Board chief operating officer Jan Adams started the meeting with what may have been an attempt to appease those present by pointing out that from 2011 to 2013 more than $24,000 had been spent on upgrades to Matariki.
However, an audience member quickly responded by saying that most of that expenditure covered the entire Matariki facility, which includes a continuing care facility for the elderly, and little had been devoted to the maternity unit, which is a smaller part of the campus.
Former nurse and health board member Helen Barnes fired a barrage of brickbats at the board.
"Let's not get sidetracked . . . with figures and facts that have got little to do with where we are now.
"Are you listening to us?

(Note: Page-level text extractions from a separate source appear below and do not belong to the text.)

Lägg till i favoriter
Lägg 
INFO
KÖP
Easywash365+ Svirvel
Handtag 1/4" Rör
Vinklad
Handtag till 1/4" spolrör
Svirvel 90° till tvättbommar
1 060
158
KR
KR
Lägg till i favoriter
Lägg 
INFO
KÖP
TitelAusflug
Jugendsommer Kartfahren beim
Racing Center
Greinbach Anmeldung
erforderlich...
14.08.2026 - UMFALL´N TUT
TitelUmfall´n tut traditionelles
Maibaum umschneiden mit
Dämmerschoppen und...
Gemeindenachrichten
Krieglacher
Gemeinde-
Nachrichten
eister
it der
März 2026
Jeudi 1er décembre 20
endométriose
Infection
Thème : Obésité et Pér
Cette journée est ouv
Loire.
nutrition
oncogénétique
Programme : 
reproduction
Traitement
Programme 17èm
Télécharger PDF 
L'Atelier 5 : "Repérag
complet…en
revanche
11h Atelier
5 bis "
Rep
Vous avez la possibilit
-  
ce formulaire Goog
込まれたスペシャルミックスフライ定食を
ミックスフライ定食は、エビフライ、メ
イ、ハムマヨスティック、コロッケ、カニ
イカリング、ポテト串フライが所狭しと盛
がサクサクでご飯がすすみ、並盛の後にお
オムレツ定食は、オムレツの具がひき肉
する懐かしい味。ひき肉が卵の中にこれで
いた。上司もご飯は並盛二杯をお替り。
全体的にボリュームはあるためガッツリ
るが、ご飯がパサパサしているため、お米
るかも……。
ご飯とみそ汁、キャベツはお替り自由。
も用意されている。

Are you going to respect us?" Chris Hendry, from the Christchurch-based New Zealand Institute of Community Health Care and who was commissioned by the board to do the review, said it was underused and too costly. That was the bottom line.
"There is a skilled workforce sitting there waiting, and watching women drive past. People are becoming more used to travelling to the centre."
In response to questions raised over whether mothers living further afield from Hamilton, in Te Awamutu's surrounding districts, she said she believed "very few women [in labour] would be caught short" if the unit was closed.
"If they knew they had longer to travel, they would have left earlier," she later told those assembled - an assertion that was greeted with a ripple of laughter.
Otorohanga district councillor Robyn Klos was harsh in her criticism of the board.
"It offends me we are talking about cost here. Just one compromised mother or baby is one too many.
"You are expecting them to travel long distances in a hurry."
Perhaps in response to criticism of their non-attendance at a previous consultation meeting last week in Te Aroha, four of the board's elected representatives were at last night's meeting - Clyde Wade, Andrew Buckley, Pippa Mahood and Crystal Beavis.